Professional ratings
Aggregate scores
| Source | Rating |
| AnyDecentMusic? | 7.4/10 |
| Metacritic | 75/100 |
Review scores
| Source | Rating |
| AllMusic | Star |
| The A.V. Club | B |
| Fact | 3.5/5 |
| The Guardian | Star |
| Mojo | Star |
| The Observer | Star |
| Pitchfork | 8.4/10 |
| Slant Magazine |  |
| Q | Star |
| Spin | 8/10 |
| Uncut | Star |
| The Quietus | Very positive |

==Track listing==

Notes
- "Cop Killer" is an arrangement of Peter Hajba's 1992 composition "Crystal Dragon" with new lyrics by Maus.
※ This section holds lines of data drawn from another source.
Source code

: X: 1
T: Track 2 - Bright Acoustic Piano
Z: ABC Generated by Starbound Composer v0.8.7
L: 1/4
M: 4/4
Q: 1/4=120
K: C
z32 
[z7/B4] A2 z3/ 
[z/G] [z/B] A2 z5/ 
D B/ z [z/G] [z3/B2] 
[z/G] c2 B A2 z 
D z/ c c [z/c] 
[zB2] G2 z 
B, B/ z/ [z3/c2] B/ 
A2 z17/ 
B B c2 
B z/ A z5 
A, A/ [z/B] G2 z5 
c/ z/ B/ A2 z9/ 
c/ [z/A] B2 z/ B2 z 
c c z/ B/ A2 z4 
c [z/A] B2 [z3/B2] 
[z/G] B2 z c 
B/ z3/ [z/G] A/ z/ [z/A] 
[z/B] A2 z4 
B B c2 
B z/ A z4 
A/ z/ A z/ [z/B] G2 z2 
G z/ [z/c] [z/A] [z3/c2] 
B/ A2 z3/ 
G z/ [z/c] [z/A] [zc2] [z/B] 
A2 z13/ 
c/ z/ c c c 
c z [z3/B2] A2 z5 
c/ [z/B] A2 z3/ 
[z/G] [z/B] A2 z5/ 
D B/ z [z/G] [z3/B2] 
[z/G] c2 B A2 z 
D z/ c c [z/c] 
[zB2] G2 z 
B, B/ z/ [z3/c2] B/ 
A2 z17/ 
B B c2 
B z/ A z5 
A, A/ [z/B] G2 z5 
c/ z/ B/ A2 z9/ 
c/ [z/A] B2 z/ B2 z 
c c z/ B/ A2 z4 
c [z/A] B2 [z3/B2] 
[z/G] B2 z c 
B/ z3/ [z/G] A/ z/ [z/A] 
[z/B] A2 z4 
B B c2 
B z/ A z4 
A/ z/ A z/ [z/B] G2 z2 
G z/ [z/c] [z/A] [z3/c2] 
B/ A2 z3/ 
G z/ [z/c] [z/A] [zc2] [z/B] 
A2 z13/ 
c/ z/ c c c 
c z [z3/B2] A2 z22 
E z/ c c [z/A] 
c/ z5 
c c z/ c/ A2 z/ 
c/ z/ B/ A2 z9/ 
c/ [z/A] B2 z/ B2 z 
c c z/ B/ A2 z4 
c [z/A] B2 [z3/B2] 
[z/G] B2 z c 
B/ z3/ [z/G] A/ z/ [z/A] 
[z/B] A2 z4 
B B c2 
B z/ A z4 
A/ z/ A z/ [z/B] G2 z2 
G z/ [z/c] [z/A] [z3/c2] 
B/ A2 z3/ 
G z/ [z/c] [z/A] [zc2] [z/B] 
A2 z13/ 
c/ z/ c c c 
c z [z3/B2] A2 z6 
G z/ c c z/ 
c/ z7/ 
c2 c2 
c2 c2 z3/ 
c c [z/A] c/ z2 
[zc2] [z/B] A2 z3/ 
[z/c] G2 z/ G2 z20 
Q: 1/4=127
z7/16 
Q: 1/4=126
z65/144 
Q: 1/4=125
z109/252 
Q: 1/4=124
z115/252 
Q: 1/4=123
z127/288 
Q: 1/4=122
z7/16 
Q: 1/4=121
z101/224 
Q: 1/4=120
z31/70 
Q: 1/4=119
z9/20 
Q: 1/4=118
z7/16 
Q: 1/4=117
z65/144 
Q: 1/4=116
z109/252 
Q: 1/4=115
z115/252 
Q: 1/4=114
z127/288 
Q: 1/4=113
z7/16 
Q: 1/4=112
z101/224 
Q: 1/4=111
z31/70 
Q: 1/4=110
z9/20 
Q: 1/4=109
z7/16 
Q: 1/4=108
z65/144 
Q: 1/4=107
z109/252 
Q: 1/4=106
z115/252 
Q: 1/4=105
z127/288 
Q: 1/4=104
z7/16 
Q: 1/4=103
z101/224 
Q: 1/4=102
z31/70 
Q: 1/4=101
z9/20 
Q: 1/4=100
The liner notes only mention that the song was "inspired by" Hajba's piece.
- "We Can Breakthrough" includes a sample of a rendition of traditional Bulgarian folk song "Dragana I Slaveya" as performed by the Ensemble Philip Koutev.

| No. | Title | Length |
|---|---|---|
| 1. | "Streetlight" | 2:52 |
| 2. | "Quantum Leap" | 2:52 |
| 3. | "...And the Rain" | 2:46 |
| 4. | "Hey Moon" | 4:08 |
| 5. | "Keep Pushing On" | 3:33 |
| 6. | "The Crucifix" | 1:15 |
| 7. | "Head for the Country" | 3:16 |
| 8. | "Cop Killer" | 2:41 |
| 9. | "Matter of Fact" | 2:16 |
| 10. | "We Can Breakthrough" | 2:08 |
| 11. | "Believer" | 4:05 |
| Total length: |  | 31:52 |

==Composition==

On "We Can Breakthrough" Maus can be heard singing in the style of a Gregorian chant by layering his vocal part with reverb for the effect of such a traditional polyphonic canon made in a home recording setup.